Most of the research being released predicting what a post-Covid-19 workplace will be like “is based on opinion because the pandemic is still fairly active” and cannot be deemed a wholly realistic idea of what to prepare for, according to an academic.
Alexi Marmot, professor of facility & environment management at the Bartlett Real Estate Institute at UCL Bartlett Faculty of the Built Environment, told Facilitate that it is still “early in the Covid-19 crisis” yet we are being “overwhelmed by research and surveys about what will happen”.
Marmot said: “We have to be aware of speculation versus reality and opinion versus action.” She urged people to keep asking questions about whether the data was good enough to be deemed as realistic.
Marmot was speaking as a global report to look at the impact of the Future of Work on real estate and cities over the next three to five years was published by the Urban Land Institute (ULI) and EY.
The Future of Work 2020: A Global Real Estate Players’ Point of View report is based on surveying 555 real estate professionals worldwide. The broad range of respondents included investors, developers, architects, planners and other service providers. The research focused on a time horizon beyond the immediate short-term impact of the Covid-19 pandemic.
It foresees “a strong focus on flexibility, demanded by both workers and corporates, not only relating to the work activity but also the space and location” and that “this increased flexibility is likely to lead to a flight to quality over quantity of office space and a move towards flexible and tailormade leasing models”.
According to the report, real estate professionals “overwhelmingly expect increased remote working, including more homeworking (96 per cent), more remote working away from the home (72 per cent) and more use of satellite offices at the edge of cities (67 per cent)”.

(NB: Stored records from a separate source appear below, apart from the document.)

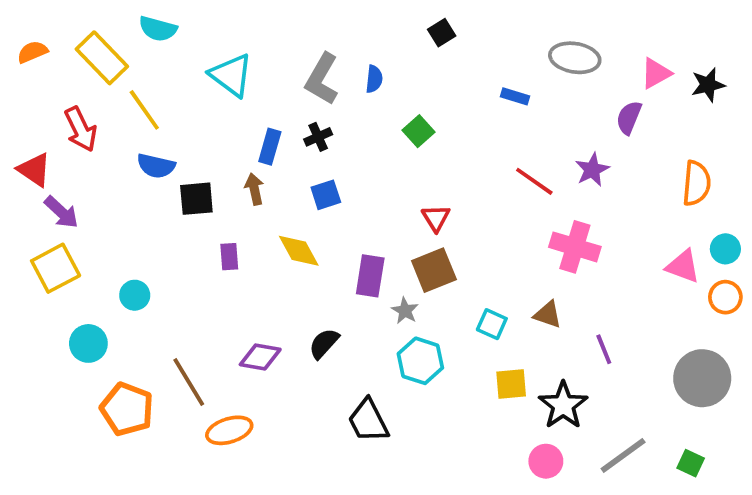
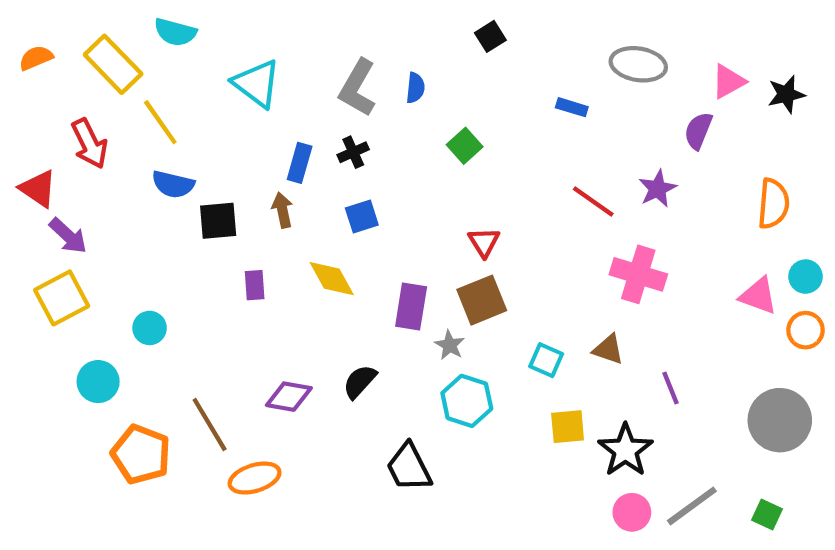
pink circle: (546, 461) -> (632, 512), moved

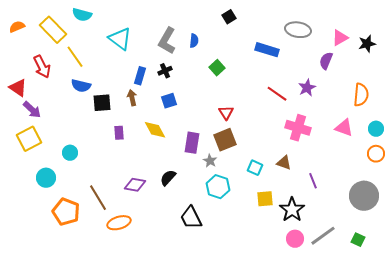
blue rectangle: (572, 107) -> (267, 50), size x1.6
pink triangle: (758, 296) -> (344, 128), moved

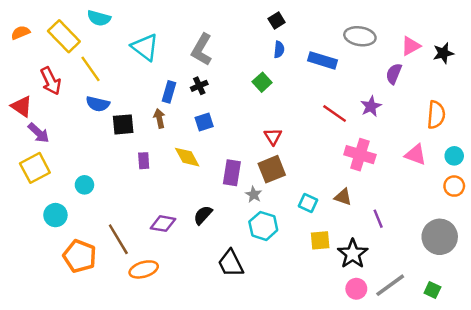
blue semicircle: (194, 41) -> (279, 50), moved

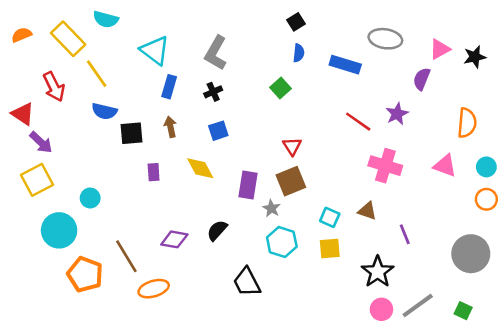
blue rectangle: (169, 92) -> (169, 87), moved
cyan circle: (55, 215) -> (59, 230), size x1.4
yellow square: (320, 240) -> (330, 248), moved

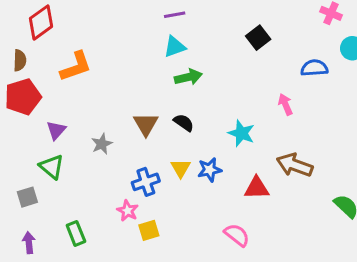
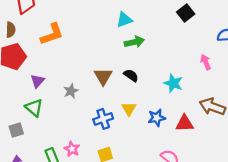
blue star: (210, 170) -> (157, 118), moved
pink star: (128, 211) -> (72, 149), moved

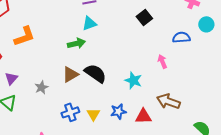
green arrow: (134, 42) -> (76, 43), moved
black semicircle: (131, 75) -> (95, 73), size x1.6
brown triangle: (103, 77) -> (70, 74), turned 30
yellow triangle: (129, 109) -> (93, 114), moved

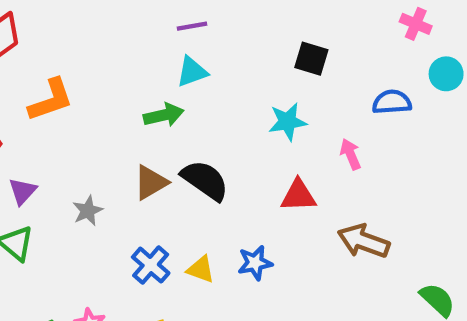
black square: (144, 17) -> (311, 59), turned -35
cyan star: (133, 80) -> (288, 122), moved, turned -30
blue cross: (70, 112) -> (151, 265), turned -30
yellow triangle: (93, 114) -> (201, 269), turned -40
red triangle: (143, 116) -> (298, 195), moved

It added: “The resulting ecosystem of workplaces will accelerate a blending of uses between residential, hospitality and office spaces, and a shift in language from ‘office’ to ‘workspace’.”
Marmot said remote working was already being thought about because "some of the complexities would be nice to think about". She said, for instance, will businesses and facilities management teams "need to get more involved with remote working at home? Will we be seeing more intervention?"
She also brought up the question of what the mounting costs for the management of buildings mean if rigorous cleaning regimes were to be maintained. Marmot also pointed out that people could not be expected to go back to work if they did not feel safe. She said trust was key between employee and employer/landlord and FM "to really be doing their job properly".
She said: "You can't see if a surface has been cleaned properly, with the right materials. Those are hidden assumptions and we don't really explore them but we need to." But she added that it was "a golden opportunity for FM to prove how important they are". Marmot said that "in the past FM was not appreciated but now its work is mission-critical".